Page extract.
▬▬▬▬▬▬▬▬▬▬

Weight cutting is the practice of fast weight loss prior to a sporting competition. It most frequently happens in order to qualify for a lower weight class or to meet the maximum weight limit in their weight class if one exists (usually in combat sports or rowing, where weight is a significant advantage) or in sports where it is advantageous to weigh as little as possible (most notably equestrian sports).

There are two types of weight cutting: one method is to lose weight in the form of fat and muscle in the weeks prior to an event; the other is to lose weight in the form of water in the final days before competition. Common methods to cut weight include restricting food intake, water-loading, and perspiration through exercise, wearing a sweatsuit, and/or sitting in a sauna. Nutritional experts rarely give advice on how to cut weight safely or effectively, and recommend against cutting weight; however, many athletes choose to do it because they wish to gain an advantage in their sport.

== Weight cutting in combat sports ==
Weight cutting has been known as "dangerous" when losing large amounts of weight in a short period of time by using a sauna, wearing a sweat suit, by severely dehydrating, and "water loading".

▬▬▬▬▬▬▬▬▬▬

Provided records.
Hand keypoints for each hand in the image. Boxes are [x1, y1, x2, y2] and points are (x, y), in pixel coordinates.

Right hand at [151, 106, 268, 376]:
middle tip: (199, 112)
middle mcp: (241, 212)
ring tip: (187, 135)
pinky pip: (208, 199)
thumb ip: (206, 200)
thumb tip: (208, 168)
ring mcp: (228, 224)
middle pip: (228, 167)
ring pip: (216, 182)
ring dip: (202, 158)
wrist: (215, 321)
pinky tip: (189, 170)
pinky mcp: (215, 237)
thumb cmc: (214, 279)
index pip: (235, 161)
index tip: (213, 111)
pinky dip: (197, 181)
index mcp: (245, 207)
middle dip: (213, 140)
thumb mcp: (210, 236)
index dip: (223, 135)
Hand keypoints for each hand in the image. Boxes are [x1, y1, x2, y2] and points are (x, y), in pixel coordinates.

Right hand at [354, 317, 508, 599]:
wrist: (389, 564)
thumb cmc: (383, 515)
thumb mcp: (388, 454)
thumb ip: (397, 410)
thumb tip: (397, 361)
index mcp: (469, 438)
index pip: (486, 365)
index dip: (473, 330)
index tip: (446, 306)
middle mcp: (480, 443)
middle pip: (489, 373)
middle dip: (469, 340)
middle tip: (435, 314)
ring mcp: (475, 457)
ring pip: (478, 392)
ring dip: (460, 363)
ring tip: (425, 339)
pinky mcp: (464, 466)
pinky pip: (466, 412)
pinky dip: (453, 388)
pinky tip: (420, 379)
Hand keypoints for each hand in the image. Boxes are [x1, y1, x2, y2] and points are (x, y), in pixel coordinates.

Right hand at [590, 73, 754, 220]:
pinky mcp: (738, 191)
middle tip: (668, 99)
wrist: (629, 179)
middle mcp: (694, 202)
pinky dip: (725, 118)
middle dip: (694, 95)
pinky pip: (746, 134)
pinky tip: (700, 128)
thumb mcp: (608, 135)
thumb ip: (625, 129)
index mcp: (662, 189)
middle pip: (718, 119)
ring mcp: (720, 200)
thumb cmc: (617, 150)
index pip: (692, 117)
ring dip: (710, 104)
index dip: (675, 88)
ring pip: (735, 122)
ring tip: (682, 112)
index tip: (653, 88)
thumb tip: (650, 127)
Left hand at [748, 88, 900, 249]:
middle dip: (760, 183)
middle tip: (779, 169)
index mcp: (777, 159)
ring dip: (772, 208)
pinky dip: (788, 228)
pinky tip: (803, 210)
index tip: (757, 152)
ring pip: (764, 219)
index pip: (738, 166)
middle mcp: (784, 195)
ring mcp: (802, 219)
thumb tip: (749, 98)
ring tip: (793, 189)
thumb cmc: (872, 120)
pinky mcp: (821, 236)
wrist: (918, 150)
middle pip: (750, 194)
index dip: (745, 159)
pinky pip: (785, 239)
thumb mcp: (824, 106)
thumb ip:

▬▬▬▬▬▬▬▬▬▬

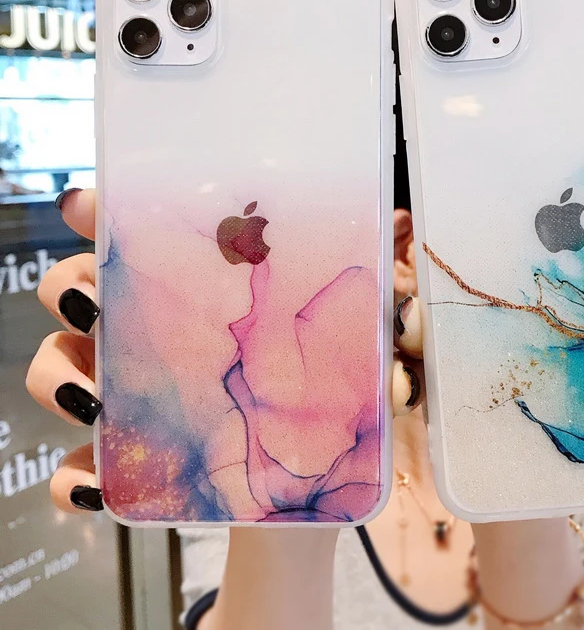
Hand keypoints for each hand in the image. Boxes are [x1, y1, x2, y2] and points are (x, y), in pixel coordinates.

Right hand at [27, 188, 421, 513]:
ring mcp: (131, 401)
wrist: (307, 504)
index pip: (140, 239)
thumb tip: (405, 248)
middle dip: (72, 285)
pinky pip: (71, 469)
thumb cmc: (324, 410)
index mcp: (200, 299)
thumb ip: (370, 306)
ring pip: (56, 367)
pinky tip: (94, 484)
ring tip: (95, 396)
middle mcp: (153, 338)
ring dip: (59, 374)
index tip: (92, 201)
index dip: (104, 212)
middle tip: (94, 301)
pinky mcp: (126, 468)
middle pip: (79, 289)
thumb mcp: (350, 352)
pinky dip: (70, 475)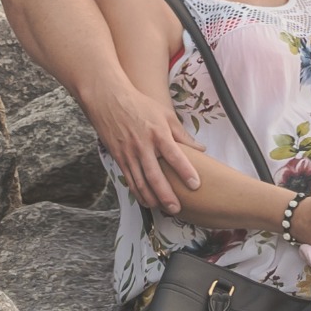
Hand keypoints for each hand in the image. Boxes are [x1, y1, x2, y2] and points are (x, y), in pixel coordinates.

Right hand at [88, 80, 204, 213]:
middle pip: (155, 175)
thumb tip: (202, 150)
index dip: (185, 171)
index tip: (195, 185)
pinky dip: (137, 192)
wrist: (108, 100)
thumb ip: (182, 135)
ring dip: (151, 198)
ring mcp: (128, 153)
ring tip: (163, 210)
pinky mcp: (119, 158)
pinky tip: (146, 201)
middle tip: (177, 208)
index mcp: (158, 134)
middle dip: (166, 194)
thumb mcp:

▬▬▬▬▬▬▬▬▬▬

Repeat the part of the weight cutting text that runs from "Weight cutting is" to "notably equestrian sports).", word for word.

Solved problem.
Weight cutting is the practice of fast weight loss prior to a sporting competition. It most frequently happens in order to qualify for a lower weight class or to meet the maximum weight limit in their weight class if one exists (usually in combat sports or rowing, where weight is a significant advantage) or in sports where it is advantageous to weigh as little as possible (most notably equestrian sports).